▶ **Assignment**: Exactly as they stand, the data below are to be printed again.

*** Given information

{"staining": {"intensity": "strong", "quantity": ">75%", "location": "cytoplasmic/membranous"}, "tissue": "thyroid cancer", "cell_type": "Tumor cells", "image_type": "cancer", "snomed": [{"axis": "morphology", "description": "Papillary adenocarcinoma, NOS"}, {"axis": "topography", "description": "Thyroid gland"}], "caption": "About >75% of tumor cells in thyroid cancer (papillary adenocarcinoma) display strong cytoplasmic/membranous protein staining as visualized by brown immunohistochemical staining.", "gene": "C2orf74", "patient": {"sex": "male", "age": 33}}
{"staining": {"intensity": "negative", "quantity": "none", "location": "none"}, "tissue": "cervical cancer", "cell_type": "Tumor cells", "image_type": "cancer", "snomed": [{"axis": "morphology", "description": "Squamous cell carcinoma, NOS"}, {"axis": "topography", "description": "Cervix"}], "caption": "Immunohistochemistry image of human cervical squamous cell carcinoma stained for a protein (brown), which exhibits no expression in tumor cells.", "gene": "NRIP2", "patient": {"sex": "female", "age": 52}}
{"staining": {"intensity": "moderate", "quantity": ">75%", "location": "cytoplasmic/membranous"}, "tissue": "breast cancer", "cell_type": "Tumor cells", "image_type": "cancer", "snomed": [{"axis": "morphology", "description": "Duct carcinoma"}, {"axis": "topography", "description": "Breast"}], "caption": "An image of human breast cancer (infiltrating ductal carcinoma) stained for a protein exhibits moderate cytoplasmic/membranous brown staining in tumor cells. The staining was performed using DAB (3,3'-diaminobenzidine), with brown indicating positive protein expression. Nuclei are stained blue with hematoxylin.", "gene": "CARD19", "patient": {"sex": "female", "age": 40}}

******

▶ **Response**:
{"staining": {"intensity": "strong", "quantity": ">75%", "location": "cytoplasmic/membranous"}, "tissue": "thyroid cancer", "cell_type": "Tumor cells", "image_type": "cancer", "snomed": [{"axis": "morphology", "description": "Papillary adenocarcinoma, NOS"}, {"axis": "topography", "description": "Thyroid gland"}], "caption": "About >75% of tumor cells in thyroid cancer (papillary adenocarcinoma) display strong cytoplasmic/membranous protein staining as visualized by brown immunohistochemical staining.", "gene": "C2orf74", "patient": {"sex": "male", "age": 33}}
{"staining": {"intensity": "negative", "quantity": "none", "location": "none"}, "tissue": "cervical cancer", "cell_type": "Tumor cells", "image_type": "cancer", "snomed": [{"axis": "morphology", "description": "Squamous cell carcinoma, NOS"}, {"axis": "topography", "description": "Cervix"}], "caption": "Immunohistochemistry image of human cervical squamous cell carcinoma stained for a protein (brown), which exhibits no expression in tumor cells.", "gene": "NRIP2", "patient": {"sex": "female", "age": 52}}
{"staining": {"intensity": "moderate", "quantity": ">75%", "location": "cytoplasmic/membranous"}, "tissue": "breast cancer", "cell_type": "Tumor cells", "image_type": "cancer", "snomed": [{"axis": "morphology", "description": "Duct carcinoma"}, {"axis": "topography", "description": "Breast"}], "caption": "An image of human breast cancer (infiltrating ductal carcinoma) stained for a protein exhibits moderate cytoplasmic/membranous brown staining in tumor cells. The staining was performed using DAB (3,3'-diaminobenzidine), with brown indicating positive protein expression. Nuclei are stained blue with hematoxylin.", "gene": "CARD19", "patient": {"sex": "female", "age": 40}}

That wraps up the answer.